Relevance : GS Paper II
SAARC still has the potential to become a platform for South Asian interests and shared growth
Why has this issue cropped up?
The government has shown its commitment to its strategy of “Neighbourhood First” by inviting the leaders of neighbouring countries for the second time to Prime Minister Narendra Modi’s swearing-in ceremony on May 30.
The difference from 2014
The obvious difference between Modi’s invitations to his taking office the first and second time is that in 2014 they went to the leaders of the eight-member South Asian Association for Regional Cooperation (SAARC), while in 2019 they went to leaders of the seven-member Bay of Bengal Initiative for Multi-Sectoral Technical and Economic Cooperation (BIMSTEC).
BIMSTEC
BIMSTEC includes five SAARC members (Bangladesh, Bhutan, India, Nepal, Sri Lanka), and Myanmar and Thailand, while leaving SAARC members Afghanistan, Pakistan and the Maldives out, due to the geographical location of the Bay of Bengal.
Significance of SAARC
- SAARC, as an organisation, reflects the South Asian identity of the countries, historically and contemporarily.
- This is a naturally made geographical identity.
- Equally, there is a cultural, linguistic, religious and culinary affinity that defines South Asia.
- Just as rivers, climatic conditions flow naturally from one South Asian country to the other, so do the films, poetry, humour, entertainment and food.
- Since 1985 when the SAARC charter was signed, the organisation has developed common cause in several fields: agriculture, education, health, climate change, science and technology, transport and environment.
- Each area has seen modest but sustainable growth in cooperation. For example, from 2010, when the South Asian University began in Delhi, the number of applicants for about 170 seats has more than doubled.
Failure of SAARC
SAARC’s biggest failure, however, comes from the political sphere, where mainly due to India-Pakistan tensions, heads of state have met only 18 times in 34 years; it has been five years since the last summit in Kathmandu.
SAARC Vs BIMSTEC
- To extrapolate that BIMSTEC has replaced SAARC, or that the Modi government is in effect building the foundations of BIMSTEC over the grave of SAARC is both illogical and contrary to the founding principles of these organisations.
- BIMSTEC is not moored in the identity of the nations that are members. It is essentially a grouping of countries situated around the Bay of Bengal, and began in 1997 (Bhutan and Nepal joined in 2004), a decade after SAARC.
- The organisation did not even have a secretariat until 2014. While it has made some progress in technical areas, leaders of BIMSTEC nations have held summits just four times in 22 years.
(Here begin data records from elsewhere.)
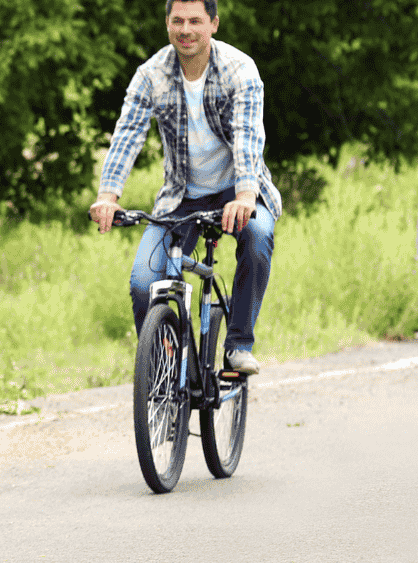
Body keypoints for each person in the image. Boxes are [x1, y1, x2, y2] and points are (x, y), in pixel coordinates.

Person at [88, 0, 281, 375]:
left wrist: (244, 196)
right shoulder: (151, 74)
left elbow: (246, 137)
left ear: (214, 24)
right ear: (167, 24)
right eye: (178, 21)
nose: (186, 29)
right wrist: (108, 197)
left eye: (196, 21)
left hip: (237, 189)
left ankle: (239, 343)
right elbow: (127, 135)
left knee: (258, 236)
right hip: (181, 196)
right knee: (145, 282)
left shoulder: (240, 70)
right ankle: (164, 373)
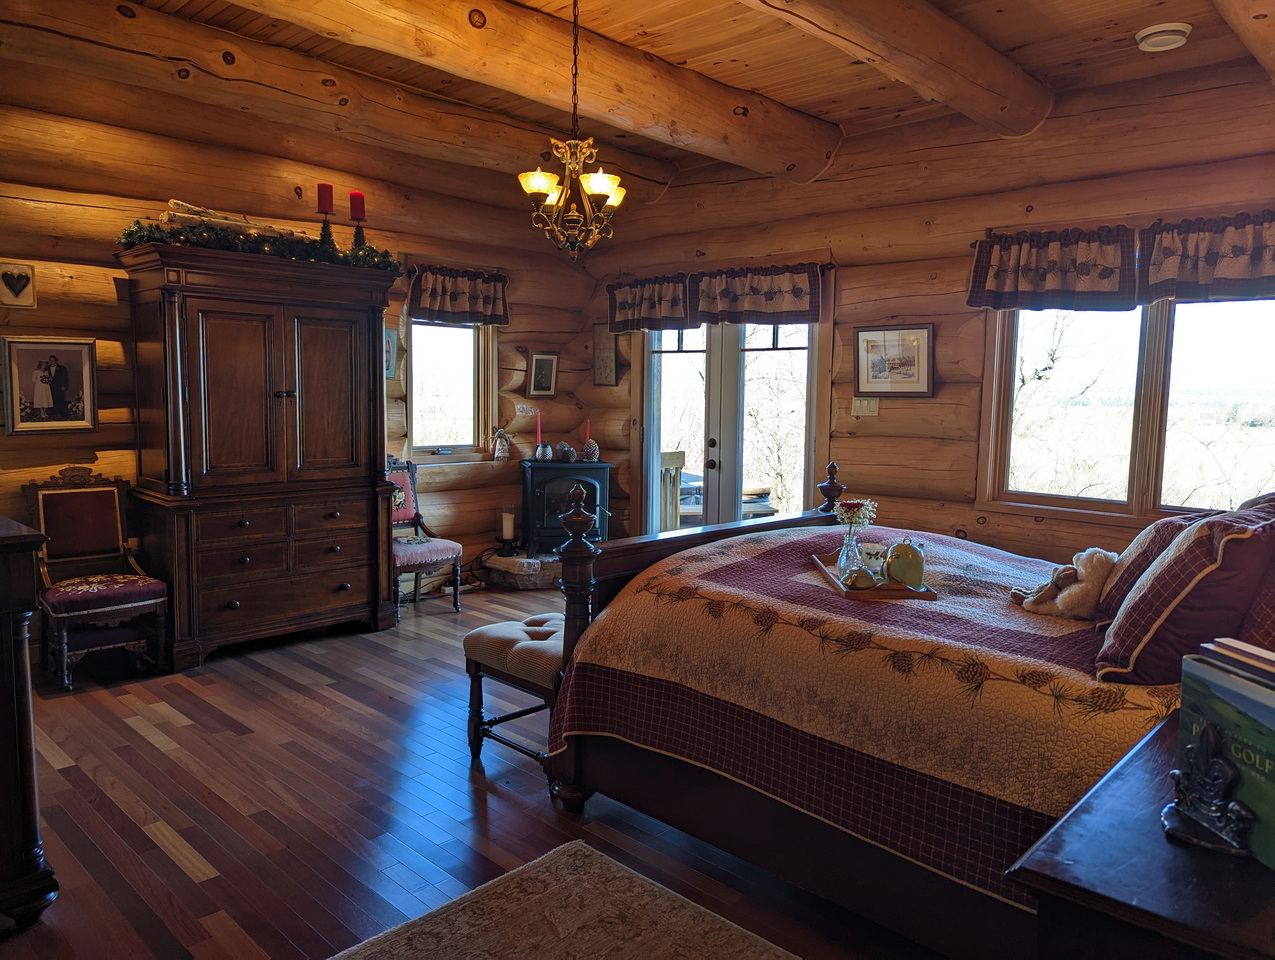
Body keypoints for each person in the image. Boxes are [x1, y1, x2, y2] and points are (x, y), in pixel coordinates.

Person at [47, 354, 69, 418]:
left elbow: (65, 377)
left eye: (53, 360)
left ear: (56, 360)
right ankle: (52, 412)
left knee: (60, 399)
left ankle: (62, 413)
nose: (52, 362)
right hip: (50, 387)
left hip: (60, 387)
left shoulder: (62, 368)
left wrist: (64, 385)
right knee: (51, 399)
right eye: (51, 360)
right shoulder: (46, 368)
- With India’s growing frustration over cross-border terrorism emanating from Pakistan, it hopes to build more on BIMSTEC’s potential. But the organisation is unlikely to supplant SAARC.
India’s SAARC aversion
- Terrorism emanating from Pakistan is clearly the biggest stumbling block cited by the government. PM cancelled his attendance at the last planned SAARC summit in Islamabad in 2016, after the attack on the Indian Army’s brigade headquarters in Uri. Afghanistan, Bangladesh and Bhutan followed suit.
- Another reason is the logjam because of Pakistan’s opposition to connectivity projects such as the Motor Vehicles Agreement (MVA), energy sharing proposals and others such as the South Asia Satellite offered by India.
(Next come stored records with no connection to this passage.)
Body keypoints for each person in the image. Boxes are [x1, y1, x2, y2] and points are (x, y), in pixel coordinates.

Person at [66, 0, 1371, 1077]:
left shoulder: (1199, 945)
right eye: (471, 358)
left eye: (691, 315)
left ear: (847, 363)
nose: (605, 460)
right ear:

Is India’s aversion to SAARC justified?
- India’s stand on terror emanating from Pakistan, doesn’t extend to other organisations such as the Shanghai Cooperation Organisation (SCO), into which India and Pakistan were inducted in 2017.
- Agreements have not made progress in other groupings either: the Bangladesh-Bhutan-India-Nepal (BBIN) grouping has failed to implement the MVA due to opposition from Bhutan, and India has held up for years cross-border power-exchanges that would allow Bhutan and Nepal to freely sell electricity to third countries such as Bangladesh.
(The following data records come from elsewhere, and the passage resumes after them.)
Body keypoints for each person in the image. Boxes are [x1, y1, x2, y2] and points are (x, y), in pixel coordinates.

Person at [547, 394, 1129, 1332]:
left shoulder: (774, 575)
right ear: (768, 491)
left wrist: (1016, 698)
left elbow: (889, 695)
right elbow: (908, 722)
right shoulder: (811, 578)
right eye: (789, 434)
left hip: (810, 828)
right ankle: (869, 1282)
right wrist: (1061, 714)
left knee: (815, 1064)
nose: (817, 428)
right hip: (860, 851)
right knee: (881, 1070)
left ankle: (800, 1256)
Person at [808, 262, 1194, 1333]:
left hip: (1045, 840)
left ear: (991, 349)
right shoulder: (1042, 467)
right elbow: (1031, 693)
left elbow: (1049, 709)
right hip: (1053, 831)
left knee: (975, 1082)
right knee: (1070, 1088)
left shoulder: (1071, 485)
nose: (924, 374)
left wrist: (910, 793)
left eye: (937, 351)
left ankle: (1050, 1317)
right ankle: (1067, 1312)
Other Hurdles in the way of SAARC
- Some of the resistance to SAARC has to do with the organisation’s history: Bangladesh’s former military dictator Ziaur Rahman, who was known to be inimical to India, conceived it, and was suspected of trying to constrain India by tying it to its smaller and much less developed neighbours.
- In the 1990s, when India was beginning to see its role as an economic leader and an Asian power with a claim to a permanent seat at the UN Security Council, the SAARC identity may have seemed irrelevant. Even Pakistan’s elite establishment, which often looks to West Asia, was less than enthusiastic about the SAARC grouping where India would be “big brother”.
Conclusion
In a region increasingly targeted by Chinese investment and loans, SAARC could be a common platform to demand more sustainable alternatives for development, or to oppose trade tariffs together, or to demand better terms for South Asian labour around the world. This potential has not yet been explored, nor will it be till SAARC is allowed to progress.